Gordon, the result of a five-year, $20 million award from the National Science Foundation (NSF), is the first high-performance supercomputer to use large amounts of flash-based SSD (solid state drive) memory. With about 300 trillion bytes of flash memory and 64 I/O nodes, Gordon will be capable of handling massive data bases while providing up to 100 times faster speeds when compared to hard drive disk systems for some queries. Flash memory is more common in smaller devices such as mobile phones and laptop computers, but unique for supercomputers, which generally use slower spinning disk technology.
The system is set to formally enter production on January 1, 2012, although pre-production allocations on some parts of the cluster will start as early as this month for U.S. academic researchers.
"This may be a somewhat heretical notion, but at SDSC we want a supercomputer to be data capable, not just FLOP/S capable," said Snavely, whom along with many other HPC experts now contend that supercomputers should also be measured by their overall ability to help researchers solve real-world science problems. Snavely's proposal includes a measurement that weights DRAM, flash memory, and disk capacity according to access time in a compute cycle.
A common term within the supercomputing community, peak speed means the fastest speed at which a supercomputer can calculate. It is typically measured in FLOP/S, which stands for FLoating point OPerations per Second. In lay terms, it basically means peak calculations per second. In June, a Japanese supercomputer capable of performing more than 8 quadrillion calculations per second (petaflop/s) was ranked the top system in the world, putting Japan back in the top spot for the first time since 2004, according the latest edition of the TOP500 List of the world's supercomputers. The system, called the K Computer, is at the RIKEN Advanced Institute for Computational Science (AICS) in Kobe, Japan, and replaced China's Tianhe-1A system as the fastest supercomputer in the rankings, which has been using this metric since 1993.
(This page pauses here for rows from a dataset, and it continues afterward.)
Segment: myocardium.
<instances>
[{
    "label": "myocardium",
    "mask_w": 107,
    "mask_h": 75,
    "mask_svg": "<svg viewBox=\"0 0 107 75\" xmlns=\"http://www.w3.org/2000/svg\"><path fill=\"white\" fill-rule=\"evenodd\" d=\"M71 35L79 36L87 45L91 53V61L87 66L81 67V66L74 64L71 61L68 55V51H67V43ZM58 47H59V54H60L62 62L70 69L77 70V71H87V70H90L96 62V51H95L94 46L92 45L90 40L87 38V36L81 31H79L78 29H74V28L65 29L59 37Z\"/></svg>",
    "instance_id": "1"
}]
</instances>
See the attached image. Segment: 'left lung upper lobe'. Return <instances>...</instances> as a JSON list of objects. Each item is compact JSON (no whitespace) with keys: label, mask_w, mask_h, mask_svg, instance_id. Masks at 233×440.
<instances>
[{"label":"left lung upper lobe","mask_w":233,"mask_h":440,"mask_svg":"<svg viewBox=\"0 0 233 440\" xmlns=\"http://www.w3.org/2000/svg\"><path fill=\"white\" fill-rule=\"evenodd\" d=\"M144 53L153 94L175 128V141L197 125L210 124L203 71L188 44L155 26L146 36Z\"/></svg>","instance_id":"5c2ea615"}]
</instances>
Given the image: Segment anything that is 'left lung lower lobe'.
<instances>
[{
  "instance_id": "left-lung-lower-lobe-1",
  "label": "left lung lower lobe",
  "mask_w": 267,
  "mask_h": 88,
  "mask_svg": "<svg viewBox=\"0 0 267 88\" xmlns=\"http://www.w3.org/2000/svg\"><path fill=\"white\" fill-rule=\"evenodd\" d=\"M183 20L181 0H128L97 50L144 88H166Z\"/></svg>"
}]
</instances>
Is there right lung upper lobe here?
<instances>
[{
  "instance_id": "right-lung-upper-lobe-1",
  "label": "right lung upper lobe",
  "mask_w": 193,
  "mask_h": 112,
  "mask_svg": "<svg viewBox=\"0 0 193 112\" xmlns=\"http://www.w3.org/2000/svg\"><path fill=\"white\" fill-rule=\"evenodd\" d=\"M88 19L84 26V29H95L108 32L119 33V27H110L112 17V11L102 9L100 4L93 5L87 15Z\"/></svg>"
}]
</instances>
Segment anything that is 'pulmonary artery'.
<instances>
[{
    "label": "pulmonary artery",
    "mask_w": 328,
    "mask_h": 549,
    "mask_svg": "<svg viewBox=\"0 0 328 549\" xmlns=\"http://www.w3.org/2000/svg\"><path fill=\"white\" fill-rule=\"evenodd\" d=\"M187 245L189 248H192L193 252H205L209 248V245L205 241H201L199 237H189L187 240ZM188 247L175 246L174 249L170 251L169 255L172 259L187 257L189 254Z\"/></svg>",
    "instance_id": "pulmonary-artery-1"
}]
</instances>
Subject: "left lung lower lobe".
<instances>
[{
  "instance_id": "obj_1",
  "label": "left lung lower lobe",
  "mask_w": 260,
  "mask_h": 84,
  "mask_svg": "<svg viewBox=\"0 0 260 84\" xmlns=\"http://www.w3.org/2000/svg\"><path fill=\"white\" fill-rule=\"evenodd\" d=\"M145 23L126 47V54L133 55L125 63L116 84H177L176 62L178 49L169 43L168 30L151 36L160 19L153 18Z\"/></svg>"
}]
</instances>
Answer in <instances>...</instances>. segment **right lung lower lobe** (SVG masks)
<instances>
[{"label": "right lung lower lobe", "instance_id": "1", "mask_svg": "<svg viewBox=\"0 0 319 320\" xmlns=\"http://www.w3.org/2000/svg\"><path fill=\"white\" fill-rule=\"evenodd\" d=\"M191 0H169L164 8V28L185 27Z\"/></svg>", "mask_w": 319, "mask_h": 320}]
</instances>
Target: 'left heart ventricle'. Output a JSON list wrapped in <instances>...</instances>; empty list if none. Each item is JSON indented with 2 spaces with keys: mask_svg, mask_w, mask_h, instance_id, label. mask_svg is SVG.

"Everyone says we are literally drowning in data, but here are some simple technical reasons," said Snavely. "The number of cycles for computers to access data is getting longer in fact disks are getting slower all the time as their capacity goes up but access times stay the same. It now takes twice as long to examine a disk every year, or put another way, this doubling of capacity halves the accessibility to any random data on a given media.
"That's a pernicious outcome for Moore's Law," he said, noting that as the number of cycles for computers to access data gets longer, some large-scale systems are just "spending time twiddling their thumbs."